Thursday, Sep. 13, 2007
Downtime
By RICHARD CORLISS, Rebecca Winters Keegan, James Poniewozik
5 Things. The movies turn their attention to war--and to the Beatles. On TV, a fun new soap about the teenage elite
MOVIES
The Brave One
Rated R
Opens Friday, Sept. 14
When your lover dies, a part of you dies too. But in Erica Bain (Jodie Foster), a new spirit is borntough, ruthless, addicted to vengeance. This thriller, directed by Neil Jordan, has so many plot loopholes, it makes sense only as the fantasy of a bereaved soul. Or perhaps as an answer to the 1970s-era Death Wish films. Troubling and engrossing, it suggests that to become an urban hero, you first have to forget you're human.
MOVIES
Across the Universe
Rated PG-13
Opens Friday, Sept. 14
Beatles songs are the sound track to a '60s love story splashed on a canvas of social upheaval: race riots, student unrest and draft resistance. What did the four fab Englishmen have to do with all these American crises? We have no idea, and neither does the script. But director Julie Taymor is a picture magician, weaving the fine old songs into a psychedelic tapestry of animation and choreography.
MOVIES
In the Valley of Elah
Rated R
Opens Friday, Sept. 21
Some U.S. GIs return from Iraq missing more than a limb. Their minds are not so much broken as AWOL. One soldier's father (Tommy Lee Jones) wants to know what happened to his boy, and a spunky cop (Charlize Theron) helps him locate the horror. Director Paul Haggis (Crash) mines all the nuances of love, loyalty and depravity in this searing, caring drama.
DVDS
Beyond the Gates
Rated R
On sale Sept. 18
The stark choices humans faced during the 1994 Rwandan genocide still rivet us. In this raw retelling, a priest (John Hurt) and a teacher (Hugh Dancy) must decide whether to stay and share the fate of 2,500 Tutsis, including a favorite pupil (Claire-Hope Ashley), who take refuge from Hutu thugs at their school. The tense action and graceful performances allay compassion fatigue.
TELEVISION
Gossip Girl
The CW
Wednesdays, 9 p.m. E.T.
Josh Schwartz, creator of The O.C., fills the ironic-teen-soap void that's been open since, well, The O.C. was canceled. Manhattan prep schooler Serena (Blake Lively) returns from a mysterious exile and shakes up Upper East Side society. Packing a sharp designer shiv, this clever saga of haves vs. have-mores proves the East Coast can be as enjoyably sudsy as the West.

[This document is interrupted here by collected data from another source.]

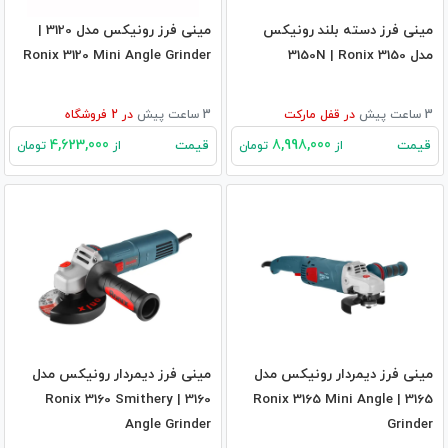
مینی فرز دسته بلند رونیکس
مینی فرز رونیکس مدل 3120 |
مدل 3150N | Ronix 3150
Ronix 3120 Mini Angle Grinder
3 ساعت پیش
در
قفل مارکت
3 ساعت پیش
در
2
فروشگاه
4,623,000
8,998,000
قیمت
قیمت
از
تومان
از
تومان
مینی فرز دیمردار رونیکس مدل
مینی فرز دیمردار رونیکس مدل
3160 | Ronix 3160 Smithery
3165 | Ronix 3165 Mini Angle
Angle Grinder
Grinder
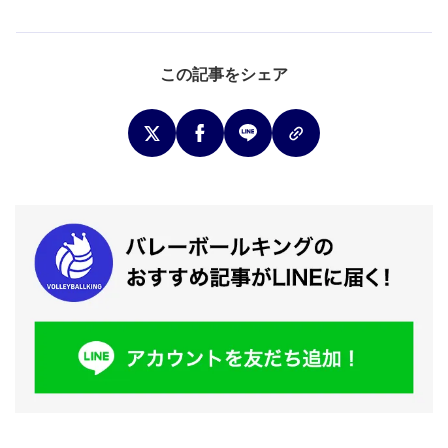
この記事をシェア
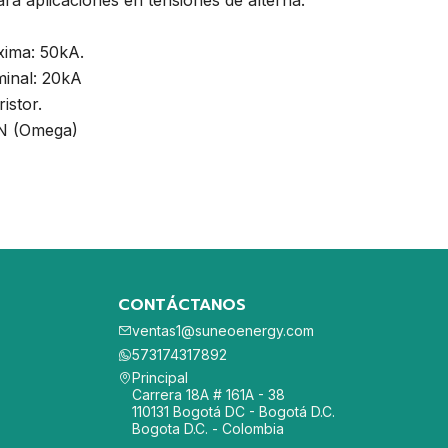
ra aplicaciones en tensiones de alterna.
xima: 50kA.
minal: 20kA
istor.
IN (Omega)
CONTÁCTANOS
ventas1@suneoenergy.com
573174317892
Principal
Carrera 18A # 161A - 38
110131 Bogotá DC - Bogotá D.C.
Bogota D.C. - Colombia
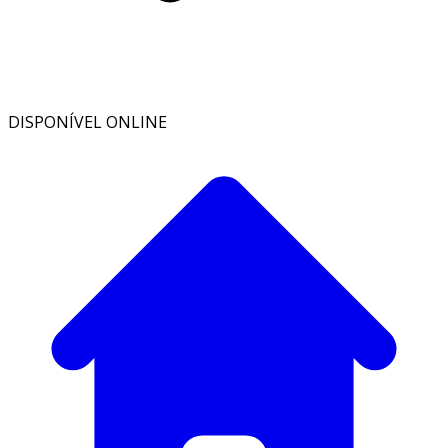
DISPONÍVEL ONLINE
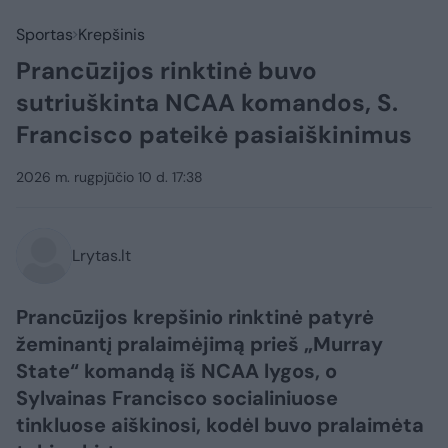
Sportas
Krepšinis
Prancūzijos rinktinė buvo
sutriuškinta NCAA komandos, S.
Francisco pateikė pasiaiškinimus
2026 m. rugpjūčio 10 d. 17:38
Lrytas.lt
Prancūzijos krepšinio rinktinė patyrė
žeminantį pralaimėjimą prieš „Murray
State“ komandą iš NCAA lygos, o
Sylvainas Francisco socialiniuose
tinkluose aiškinosi, kodėl buvo pralaimėta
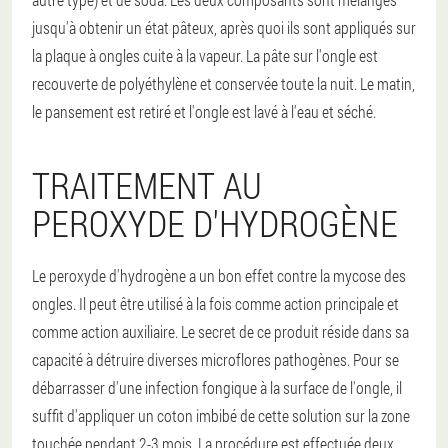
jusqu'à obtenir un état pâteux, après quoi ils sont appliqués sur
la plaque à ongles cuite à la vapeur. La pâte sur l'ongle est
recouverte de polyéthylène et conservée toute la nuit. Le matin,
le pansement est retiré et l'ongle est lavé à l'eau et séché.
TRAITEMENT AU
PEROXYDE D'HYDROGÈNE
Le peroxyde d'hydrogène a un bon effet contre la mycose des
ongles. Il peut être utilisé à la fois comme action principale et
comme action auxiliaire. Le secret de ce produit réside dans sa
capacité à détruire diverses microflores pathogènes. Pour se
débarrasser d'une infection fongique à la surface de l'ongle, il
suffit d'appliquer un coton imbibé de cette solution sur la zone
touchée pendant 2-3 mois. La procédure est effectuée deux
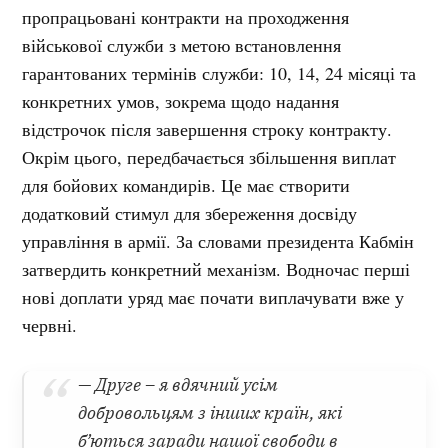
пропрацьовані контракти на проходження
військової служби з метою встановлення
гарантованих термінів служби: 10, 14, 24 місяці та
конкретних умов, зокрема щодо надання
відстрочок після завершення строку контракту.
Окрім цього, передбачається збільшення виплат
для бойових командирів. Це має створити
додатковий стимул для збереження досвіду
управління в армії. За словами президента Кабмін
затвердить конкретний механізм. Водночас перші
нові доплати уряд має почати виплачувати вже у
червні.
— Друге – я вдячний усім
добровольцям з інших країн, які
б’ються заради нашої свободи в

VIRAL-VIDEO WATCH: DOUBLES EDITION
Bill Murray's Downloading Ups and Downs
For celebs, Web videos are a double-edged sword: they can be tools for self-promotion or a means of mortification. For Bill Murray, the Net has supplied a bit of both recently. Funnyordie.com the folks behind Will Ferrell's The Landlord, just premiered FCU: Fact Checkers Unit, in which two overzealous magazine researchers stop at nothing to verify that Murray, playing his deadpan self, likes to drink milk. Also available online is Drunk Bill Murray Almost Fights a Guy, Break.com's blurry, 41-sec. clip of a fella who looks and sounds like Murray caught cranky on a New Orleans street. It appears that no one, however, recorded what could have been Murray's Zapruder tape--when Swedish police detained the Caddyshack star last month for driving a golf cart erratically. He says he wasn't drunk, just golfing.